L’applicabilità del principio di proporzionalità nel corso dell’esecuzione della custodia cautelare, proprio perchè rimessa al prudente apprezzamento del giudice, non può prescindere da un’attenta valutazione di tutte le circostanze del caso, con specifico riguardo all’indagine sulla persistenza o meno di quelle esigenze cautelari che hanno condotto in origine alla deliberazione della misura (Sez. 5^, n. 21195, del 12/02/2009, Occhianti, rv.

243936).

Orbene nel caso di specie – prescindendo anche dalla la presunzione di cui all’art. 275 c.p.p., comma 3, che opera con riferimento al reato associativo contestato – il provvedimento Impugnato proprio tale valutazione ha operato, trasfondendola in una motivazione completa su tutti i punti e priva di vizi logici, come tale non censurabile in questa sede.

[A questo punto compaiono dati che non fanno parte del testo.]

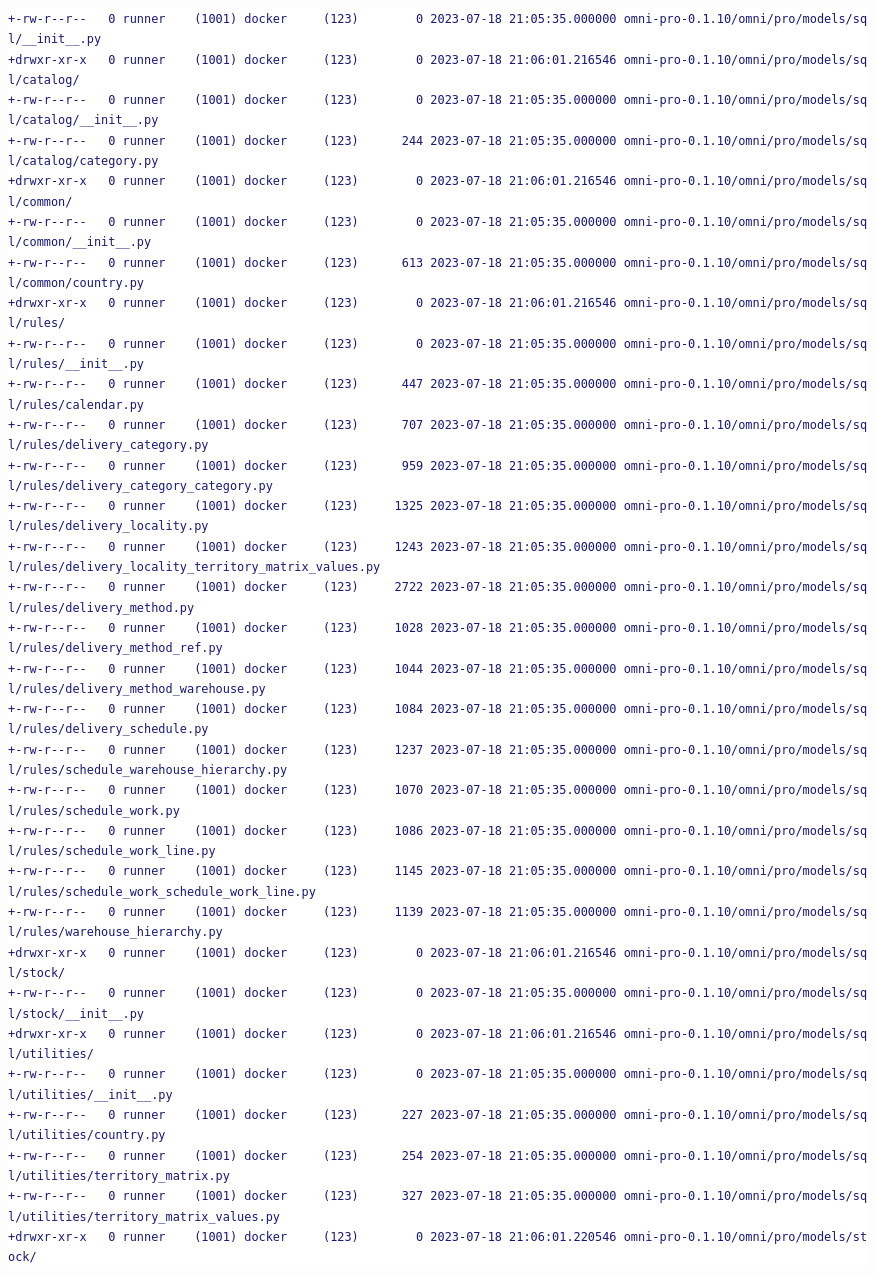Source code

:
 ```diff
+-rw-r--r--   0 runner    (1001) docker     (123)        0 2023-07-18 21:05:35.000000 omni-pro-0.1.10/omni/pro/models/sql/__init__.py
+drwxr-xr-x   0 runner    (1001) docker     (123)        0 2023-07-18 21:06:01.216546 omni-pro-0.1.10/omni/pro/models/sql/catalog/
+-rw-r--r--   0 runner    (1001) docker     (123)        0 2023-07-18 21:05:35.000000 omni-pro-0.1.10/omni/pro/models/sql/catalog/__init__.py
+-rw-r--r--   0 runner    (1001) docker     (123)      244 2023-07-18 21:05:35.000000 omni-pro-0.1.10/omni/pro/models/sql/catalog/category.py
+drwxr-xr-x   0 runner    (1001) docker     (123)        0 2023-07-18 21:06:01.216546 omni-pro-0.1.10/omni/pro/models/sql/common/
+-rw-r--r--   0 runner    (1001) docker     (123)        0 2023-07-18 21:05:35.000000 omni-pro-0.1.10/omni/pro/models/sql/common/__init__.py
+-rw-r--r--   0 runner    (1001) docker     (123)      613 2023-07-18 21:05:35.000000 omni-pro-0.1.10/omni/pro/models/sql/common/country.py
+drwxr-xr-x   0 runner    (1001) docker     (123)        0 2023-07-18 21:06:01.216546 omni-pro-0.1.10/omni/pro/models/sql/rules/
+-rw-r--r--   0 runner    (1001) docker     (123)        0 2023-07-18 21:05:35.000000 omni-pro-0.1.10/omni/pro/models/sql/rules/__init__.py
+-rw-r--r--   0 runner    (1001) docker     (123)      447 2023-07-18 21:05:35.000000 omni-pro-0.1.10/omni/pro/models/sql/rules/calendar.py
+-rw-r--r--   0 runner    (1001) docker     (123)      707 2023-07-18 21:05:35.000000 omni-pro-0.1.10/omni/pro/models/sql/rules/delivery_category.py
+-rw-r--r--   0 runner    (1001) docker     (123)      959 2023-07-18 21:05:35.000000 omni-pro-0.1.10/omni/pro/models/sql/rules/delivery_category_category.py
+-rw-r--r--   0 runner    (1001) docker     (123)     1325 2023-07-18 21:05:35.000000 omni-pro-0.1.10/omni/pro/models/sql/rules/delivery_locality.py
+-rw-r--r--   0 runner    (1001) docker     (123)     1243 2023-07-18 21:05:35.000000 omni-pro-0.1.10/omni/pro/models/sql/rules/delivery_locality_territory_matrix_values.py
+-rw-r--r--   0 runner    (1001) docker     (123)     2722 2023-07-18 21:05:35.000000 omni-pro-0.1.10/omni/pro/models/sql/rules/delivery_method.py
+-rw-r--r--   0 runner    (1001) docker     (123)     1028 2023-07-18 21:05:35.000000 omni-pro-0.1.10/omni/pro/models/sql/rules/delivery_method_ref.py
+-rw-r--r--   0 runner    (1001) docker     (123)     1044 2023-07-18 21:05:35.000000 omni-pro-0.1.10/omni/pro/models/sql/rules/delivery_method_warehouse.py
+-rw-r--r--   0 runner    (1001) docker     (123)     1084 2023-07-18 21:05:35.000000 omni-pro-0.1.10/omni/pro/models/sql/rules/delivery_schedule.py
+-rw-r--r--   0 runner    (1001) docker     (123)     1237 2023-07-18 21:05:35.000000 omni-pro-0.1.10/omni/pro/models/sql/rules/schedule_warehouse_hierarchy.py
+-rw-r--r--   0 runner    (1001) docker     (123)     1070 2023-07-18 21:05:35.000000 omni-pro-0.1.10/omni/pro/models/sql/rules/schedule_work.py
+-rw-r--r--   0 runner    (1001) docker     (123)     1086 2023-07-18 21:05:35.000000 omni-pro-0.1.10/omni/pro/models/sql/rules/schedule_work_line.py
+-rw-r--r--   0 runner    (1001) docker     (123)     1145 2023-07-18 21:05:35.000000 omni-pro-0.1.10/omni/pro/models/sql/rules/schedule_work_schedule_work_line.py
+-rw-r--r--   0 runner    (1001) docker     (123)     1139 2023-07-18 21:05:35.000000 omni-pro-0.1.10/omni/pro/models/sql/rules/warehouse_hierarchy.py
+drwxr-xr-x   0 runner    (1001) docker     (123)        0 2023-07-18 21:06:01.216546 omni-pro-0.1.10/omni/pro/models/sql/stock/
+-rw-r--r--   0 runner    (1001) docker     (123)        0 2023-07-18 21:05:35.000000 omni-pro-0.1.10/omni/pro/models/sql/stock/__init__.py
+drwxr-xr-x   0 runner    (1001) docker     (123)        0 2023-07-18 21:06:01.216546 omni-pro-0.1.10/omni/pro/models/sql/utilities/
+-rw-r--r--   0 runner    (1001) docker     (123)        0 2023-07-18 21:05:35.000000 omni-pro-0.1.10/omni/pro/models/sql/utilities/__init__.py
+-rw-r--r--   0 runner    (1001) docker     (123)      227 2023-07-18 21:05:35.000000 omni-pro-0.1.10/omni/pro/models/sql/utilities/country.py
+-rw-r--r--   0 runner    (1001) docker     (123)      254 2023-07-18 21:05:35.000000 omni-pro-0.1.10/omni/pro/models/sql/utilities/territory_matrix.py
+-rw-r--r--   0 runner    (1001) docker     (123)      327 2023-07-18 21:05:35.000000 omni-pro-0.1.10/omni/pro/models/sql/utilities/territory_matrix_values.py
+drwxr-xr-x   0 runner    (1001) docker     (123)        0 2023-07-18 21:06:01.220546 omni-pro-0.1.10/omni/pro/models/stock/
```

3. La manifesta infondatezza del ricorso impone la declaratoria di inammissibilità dello stesso ai sensi dell’art. 591 c.p.p., e art. 606 c.p.p., comma 3.

Alla declaratoria di inammissibilità segue per legge, ai sensi dell’art. 616 c.p.p., la condanna del ricorrente al pagamento delle spese processuali ed al versamento della somma ritenuta congrua di Euro 1.000,00 (mille) in favore della Cassa delle Ammende.

La cancelleria dovrà provvedere all’adempimento prescritto dall’art. 94 disp. att. c.p.p., comma 1 ter.
P.Q.M.

Dichiara inammissibile il ricorso e condanna il ricorrente al pagamento delle spese processuali e al versamento della somma di mille Euro alla Cassa delle Ammende.

Dispone trasmettersi a cura della cancelleria copia del provvedimento al Direttore dell’istituto penitenziario ai sensi dell’art. 94 disp. att. c.p.p., comma 1 ter.

Testo non ufficiale. La sola stampa del bollettino ufficiale ha carattere legale.